Post n°41 pubblicato il 23 Aprile 2012 da oronzostr

Le magliette cedute ai tifosi la dicono lunga sullo stato del calcio in Italia. I tifosi, dispongono, pretendono, ricattano, ottengono e se non ci riescono, fanno casino e sfasciano tutto. Se capita feriscono e uccidono. Senza problemi di sorta, come in un territorio di nessuno, un territorio solamente loro. Ieri i tifosi hanno invocato la restituzione delle magliette, perché non ritenevano i giocatori degni del simbolo indossato, come in una sorta di resa dei conti di chissà quale valore morale. Invece no, era solo una misera partita di calcio che non cambia nulla nel panorama della città interessata, figurarsi cosa ce ne frega a noi che non viviamo là.

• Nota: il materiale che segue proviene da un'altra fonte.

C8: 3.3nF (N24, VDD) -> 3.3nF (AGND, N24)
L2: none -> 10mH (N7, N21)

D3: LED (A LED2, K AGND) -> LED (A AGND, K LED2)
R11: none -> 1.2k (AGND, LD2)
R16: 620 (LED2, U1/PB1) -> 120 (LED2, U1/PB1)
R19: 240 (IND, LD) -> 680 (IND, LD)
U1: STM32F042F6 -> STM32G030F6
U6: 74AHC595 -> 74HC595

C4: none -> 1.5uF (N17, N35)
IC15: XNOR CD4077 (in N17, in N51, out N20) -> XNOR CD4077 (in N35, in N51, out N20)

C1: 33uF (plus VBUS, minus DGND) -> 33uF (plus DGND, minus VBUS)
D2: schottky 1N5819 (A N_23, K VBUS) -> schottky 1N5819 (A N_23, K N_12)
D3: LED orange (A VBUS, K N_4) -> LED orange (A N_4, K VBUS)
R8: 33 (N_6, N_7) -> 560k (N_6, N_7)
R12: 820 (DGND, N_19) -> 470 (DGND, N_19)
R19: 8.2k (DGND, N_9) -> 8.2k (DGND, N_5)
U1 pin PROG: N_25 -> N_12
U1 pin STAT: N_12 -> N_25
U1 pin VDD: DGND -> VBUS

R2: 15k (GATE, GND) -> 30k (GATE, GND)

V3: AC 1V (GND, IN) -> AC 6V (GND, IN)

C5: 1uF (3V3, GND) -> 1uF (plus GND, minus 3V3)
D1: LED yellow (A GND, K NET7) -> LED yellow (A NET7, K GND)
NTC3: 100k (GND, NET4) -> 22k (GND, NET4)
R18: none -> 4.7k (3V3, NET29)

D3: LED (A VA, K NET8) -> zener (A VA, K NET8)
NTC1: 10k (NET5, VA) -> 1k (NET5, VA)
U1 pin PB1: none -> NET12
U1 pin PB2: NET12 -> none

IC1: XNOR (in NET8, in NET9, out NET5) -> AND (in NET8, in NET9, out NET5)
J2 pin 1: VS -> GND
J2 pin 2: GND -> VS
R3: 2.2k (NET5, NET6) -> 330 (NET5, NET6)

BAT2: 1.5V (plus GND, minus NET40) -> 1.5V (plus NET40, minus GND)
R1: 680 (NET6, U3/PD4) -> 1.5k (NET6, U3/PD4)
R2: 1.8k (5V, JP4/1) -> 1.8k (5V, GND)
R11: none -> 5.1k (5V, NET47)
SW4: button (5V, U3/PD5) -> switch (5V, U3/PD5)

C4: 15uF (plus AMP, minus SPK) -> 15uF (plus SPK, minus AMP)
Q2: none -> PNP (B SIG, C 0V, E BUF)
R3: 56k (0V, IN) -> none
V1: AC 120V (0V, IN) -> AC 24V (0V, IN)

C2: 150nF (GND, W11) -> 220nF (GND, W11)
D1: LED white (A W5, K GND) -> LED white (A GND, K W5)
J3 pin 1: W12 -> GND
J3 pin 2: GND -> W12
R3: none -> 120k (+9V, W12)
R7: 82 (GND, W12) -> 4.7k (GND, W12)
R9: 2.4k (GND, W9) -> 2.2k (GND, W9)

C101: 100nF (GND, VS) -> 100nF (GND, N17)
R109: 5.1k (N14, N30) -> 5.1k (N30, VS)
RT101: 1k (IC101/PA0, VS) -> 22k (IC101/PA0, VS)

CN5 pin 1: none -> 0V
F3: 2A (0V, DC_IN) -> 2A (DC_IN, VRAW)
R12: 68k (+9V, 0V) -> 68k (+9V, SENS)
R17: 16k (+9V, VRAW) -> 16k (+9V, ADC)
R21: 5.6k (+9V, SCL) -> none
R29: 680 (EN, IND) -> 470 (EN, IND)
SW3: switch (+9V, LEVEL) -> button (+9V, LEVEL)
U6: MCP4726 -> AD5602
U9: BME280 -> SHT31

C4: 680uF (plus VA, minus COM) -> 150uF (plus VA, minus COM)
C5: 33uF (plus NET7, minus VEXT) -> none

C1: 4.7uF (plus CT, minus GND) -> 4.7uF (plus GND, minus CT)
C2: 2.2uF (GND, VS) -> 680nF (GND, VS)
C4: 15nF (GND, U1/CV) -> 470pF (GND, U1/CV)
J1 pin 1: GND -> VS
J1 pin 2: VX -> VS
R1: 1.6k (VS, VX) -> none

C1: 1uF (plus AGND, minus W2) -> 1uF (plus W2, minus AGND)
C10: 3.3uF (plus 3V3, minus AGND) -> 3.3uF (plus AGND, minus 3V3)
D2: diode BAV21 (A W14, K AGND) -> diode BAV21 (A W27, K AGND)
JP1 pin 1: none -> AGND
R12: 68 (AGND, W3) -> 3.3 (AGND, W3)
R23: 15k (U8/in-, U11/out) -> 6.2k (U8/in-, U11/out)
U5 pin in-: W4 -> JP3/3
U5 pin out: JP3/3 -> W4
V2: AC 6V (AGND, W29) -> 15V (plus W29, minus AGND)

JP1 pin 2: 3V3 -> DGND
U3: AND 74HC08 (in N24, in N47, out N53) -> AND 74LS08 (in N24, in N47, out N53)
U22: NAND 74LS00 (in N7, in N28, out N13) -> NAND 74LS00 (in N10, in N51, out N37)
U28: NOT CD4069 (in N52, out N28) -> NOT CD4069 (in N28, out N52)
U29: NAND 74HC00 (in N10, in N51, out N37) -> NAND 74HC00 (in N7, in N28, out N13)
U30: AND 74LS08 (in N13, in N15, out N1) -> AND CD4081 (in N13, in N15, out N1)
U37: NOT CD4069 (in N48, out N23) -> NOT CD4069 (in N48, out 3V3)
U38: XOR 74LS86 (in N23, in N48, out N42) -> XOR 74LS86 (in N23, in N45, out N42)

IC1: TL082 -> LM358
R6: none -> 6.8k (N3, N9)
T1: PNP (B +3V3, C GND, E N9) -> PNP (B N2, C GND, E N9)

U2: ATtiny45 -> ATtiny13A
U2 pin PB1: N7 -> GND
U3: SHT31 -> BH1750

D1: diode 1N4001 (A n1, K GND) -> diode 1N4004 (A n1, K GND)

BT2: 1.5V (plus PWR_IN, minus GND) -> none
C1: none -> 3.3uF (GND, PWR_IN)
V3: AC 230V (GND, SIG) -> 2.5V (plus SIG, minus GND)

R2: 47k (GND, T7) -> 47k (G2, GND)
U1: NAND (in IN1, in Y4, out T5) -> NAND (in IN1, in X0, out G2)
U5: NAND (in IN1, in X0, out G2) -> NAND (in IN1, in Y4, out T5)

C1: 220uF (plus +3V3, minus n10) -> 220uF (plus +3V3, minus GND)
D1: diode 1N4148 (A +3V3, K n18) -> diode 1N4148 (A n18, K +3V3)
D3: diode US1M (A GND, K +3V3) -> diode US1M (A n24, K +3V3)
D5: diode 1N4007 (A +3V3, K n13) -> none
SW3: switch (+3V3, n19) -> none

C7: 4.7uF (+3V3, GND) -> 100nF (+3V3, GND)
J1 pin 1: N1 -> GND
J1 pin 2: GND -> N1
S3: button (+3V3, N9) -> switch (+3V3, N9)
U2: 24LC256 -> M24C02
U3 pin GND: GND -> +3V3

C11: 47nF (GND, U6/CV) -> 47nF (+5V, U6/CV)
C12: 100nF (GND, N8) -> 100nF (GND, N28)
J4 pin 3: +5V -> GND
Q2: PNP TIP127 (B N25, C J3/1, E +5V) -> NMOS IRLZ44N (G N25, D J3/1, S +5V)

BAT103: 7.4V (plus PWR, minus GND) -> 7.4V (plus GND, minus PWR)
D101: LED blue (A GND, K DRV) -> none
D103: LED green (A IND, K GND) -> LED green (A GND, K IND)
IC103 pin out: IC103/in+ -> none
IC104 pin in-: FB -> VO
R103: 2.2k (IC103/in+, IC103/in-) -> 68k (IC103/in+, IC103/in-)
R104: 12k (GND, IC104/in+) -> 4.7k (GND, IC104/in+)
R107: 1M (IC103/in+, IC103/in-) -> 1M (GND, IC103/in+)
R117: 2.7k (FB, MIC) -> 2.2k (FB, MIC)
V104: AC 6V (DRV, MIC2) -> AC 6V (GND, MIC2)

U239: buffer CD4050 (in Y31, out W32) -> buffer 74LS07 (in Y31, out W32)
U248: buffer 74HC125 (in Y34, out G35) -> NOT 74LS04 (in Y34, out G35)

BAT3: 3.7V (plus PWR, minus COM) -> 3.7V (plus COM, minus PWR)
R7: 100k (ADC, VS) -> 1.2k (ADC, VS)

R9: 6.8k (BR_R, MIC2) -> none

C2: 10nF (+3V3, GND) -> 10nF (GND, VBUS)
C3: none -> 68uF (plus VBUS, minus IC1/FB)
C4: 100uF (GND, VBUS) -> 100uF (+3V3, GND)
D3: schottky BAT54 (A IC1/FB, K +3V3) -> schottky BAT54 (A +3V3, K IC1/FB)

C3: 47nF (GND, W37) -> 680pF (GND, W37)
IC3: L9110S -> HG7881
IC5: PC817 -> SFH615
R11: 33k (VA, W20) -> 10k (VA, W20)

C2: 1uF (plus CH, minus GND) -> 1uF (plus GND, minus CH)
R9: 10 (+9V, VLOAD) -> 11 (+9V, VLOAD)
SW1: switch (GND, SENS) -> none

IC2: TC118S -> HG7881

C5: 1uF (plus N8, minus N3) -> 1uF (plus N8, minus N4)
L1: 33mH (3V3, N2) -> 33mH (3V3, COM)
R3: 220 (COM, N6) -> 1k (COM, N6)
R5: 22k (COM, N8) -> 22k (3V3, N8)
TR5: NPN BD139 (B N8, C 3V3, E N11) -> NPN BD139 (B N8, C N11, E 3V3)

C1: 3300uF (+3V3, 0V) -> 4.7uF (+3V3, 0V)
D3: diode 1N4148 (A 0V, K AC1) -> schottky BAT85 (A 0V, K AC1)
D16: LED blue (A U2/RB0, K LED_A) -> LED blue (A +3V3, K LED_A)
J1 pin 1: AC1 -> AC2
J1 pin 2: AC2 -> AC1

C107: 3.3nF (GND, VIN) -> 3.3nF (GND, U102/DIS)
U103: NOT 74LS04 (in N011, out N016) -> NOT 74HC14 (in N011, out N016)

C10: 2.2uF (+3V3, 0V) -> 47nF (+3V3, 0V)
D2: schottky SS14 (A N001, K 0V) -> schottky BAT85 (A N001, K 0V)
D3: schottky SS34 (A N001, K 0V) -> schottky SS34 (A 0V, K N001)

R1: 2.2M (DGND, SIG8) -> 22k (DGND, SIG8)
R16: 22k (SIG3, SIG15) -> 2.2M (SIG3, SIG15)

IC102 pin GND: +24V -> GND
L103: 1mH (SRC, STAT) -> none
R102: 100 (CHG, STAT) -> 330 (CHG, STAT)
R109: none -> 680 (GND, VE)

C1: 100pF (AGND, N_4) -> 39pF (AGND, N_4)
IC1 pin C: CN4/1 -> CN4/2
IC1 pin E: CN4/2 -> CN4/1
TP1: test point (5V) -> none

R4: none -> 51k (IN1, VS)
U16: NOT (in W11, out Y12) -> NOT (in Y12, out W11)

La società sportiva ha ceduto nonostante la polizia presente, nonostante si potesse tranquillamente (o forse non così tranquillamente) tenere testa ai tifosi fessi, agli idioti, agli imbecilli, ai coglioni che vanno allo stadio per sfogare la frustrazione di esistere solo perché al mondo c’è spazio. Tutti i casini che creano questi emeriti rincoglioniti, sono sopportati con l’investimento di ingenti somme di denaro pubblico,  mentre la maggior parte del guadagno è, come ovvio, guadagno privato. I cretini hanno voluto le magliette dai giocatori e i giocatori, gliele hanno consegnate. Punto e basta. Siamo alla follia, siamo alla resa incondizionata della ragione, il calcio è in mano ai coglioni. E i coglioni non si distinguono, sono tutti responsabili, se siano quelli sugli spalti oppure no poi, non è molto importante stabilirlo.